--- Source text ---

Reineke v. Reineke

2003 ND 167, 670 N.W.2d 841, 2003 N.D. LEXIS 179, 2003 WL 22673988
CourtNorth Dakota Supreme Court
DecidedNovember 13, 2003
Docket20030014
StatusPublished
Cited by34 cases

This text of 2003 ND 167 (Reineke v. Reineke) is published on Counsel Stack Legal Research, covering North Dakota Supreme Court primary law. Counsel Stack provides free access to over 12 million legal documents including statutes, case law, regulations, and constitutions.

Bluebook
Reineke v. Reineke, 2003 ND 167, 670 N.W.2d 841, 2003 N.D. LEXIS 179, 2003 WL 22673988 (N.D. 2003).

Opinions

KAPSNER, Justice.

[¶ 1] Ronald K. Reineke (“Reineke”) appealed from the judgment entered in the divorce action brought by Frances M. Rei-neke (“Michels”),1 and she cross-appealed. We affirm the judgment and remand with directions to retain jurisdiction.

I

[¶ 2] The parties married in 1983. The parties had two children, a son, born in 1985, and a daughter, born in 1988. In October 2001, Reineke began a social relationship with Betty Althoff and told Michels he wanted a divorce. The relationship with Althoff became intimate on December 31, 2001, or January 1, 2002. Michels sued for divorce in February 2002. In March 2002, Reineke, his daughter, Althoff, and Althoffs children visited a Mend of Althoffs in Nebraska. Reineke and Althoff shared a room, while Reineke’s daughter and Althoffs children slept in another room. Reineke stayed at Althoffs home about once a week until he moved out of the family home in April 2002.

---

**Work order 1**
Starting at the words "This text of" and stopping after "to retain jurisdiction.", can you write out the Reineke v. Reineke opinion again with "decree" substituted for "judgment"?
**Work order 2**
Can you proceed with the Reineke v. Reineke opinion from the point where it stops?

--- Source material ---

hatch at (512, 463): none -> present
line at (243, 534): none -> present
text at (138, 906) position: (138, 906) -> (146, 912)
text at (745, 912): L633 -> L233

---

**Task result 1**
This text of 2003 ND 167 (Reineke v. Reineke) is published on Counsel Stack Legal Research, covering North Dakota Supreme Court primary law. Counsel Stack provides free access to over 12 million legal documents including statutes, case law, regulations, and constitutions.

Bluebook
Reineke v. Reineke, 2003 ND 167, 670 N.W.2d 841, 2003 N.D. LEXIS 179, 2003 WL 22673988 (N.D. 2003).

Opinions

KAPSNER, Justice.

[¶ 1] Ronald K. Reineke (“Reineke”) appealed from the decree entered in the divorce action brought by Frances M. Rei-neke (“Michels”),1 and she cross-appealed. We affirm the decree and remand with directions to retain jurisdiction.

**Task result 2**
[¶ 3] The judgment entered on December 5, 2002, granted the parties a divorce, divided the marital property, ordered Rei-neke to pay rehabilitative spousal support of $300 per month from November 15, 2002, through November 15, 2006, or until Michels remarries, awarded Michels primary physical custody of the children, set a visitation schedule, and ordered Reineke to pay child support of $638 per month. Reineke appealed the judgment and Mi-chels cross-appealed.

II

Reineke’s Appeal

a. Property and Support

[¶ 4] Reineke contends the court’s property distribution awarded him a negative $1,823.37 and awarded Michels $34,088 and is clearly erroneous. He contends the award of rehabilitative spousal support of $300 per month for four years to Michels is also clearly erroneous.

[¶ 5] The trial court in a divorce case must equitably distribute the marital property. N.D.C.C. § 14-05-24; Sommers v. Sommers, 2003 ND 77, ¶8, 660 N.W.2d 586. While a property distribution need not be equal to be equitable, the trial court must explain a substantial disparity. Sommers, at ¶ 8. A trial court’s determinations regarding division of property are treated as findings of fact and will not be reversed unless they are clearly erroneous. Hogan v. Hogan, 2003 ND [845]*845105, ¶ 14, 665 N.W.2d 672. There are no set rules for distributing marital property, but to assist in its determination, courts follow established caselaw setting out certain guidelines, known as the Ruff-Fischer guidelines, Hogan, at ¶ 19, derived from Ruff v. Ruff 78 N.D. 775, 52 N.W.2d 107 (1952), and Fischer v. Fischer, 189 N.W.2d 845 (N.D.1966).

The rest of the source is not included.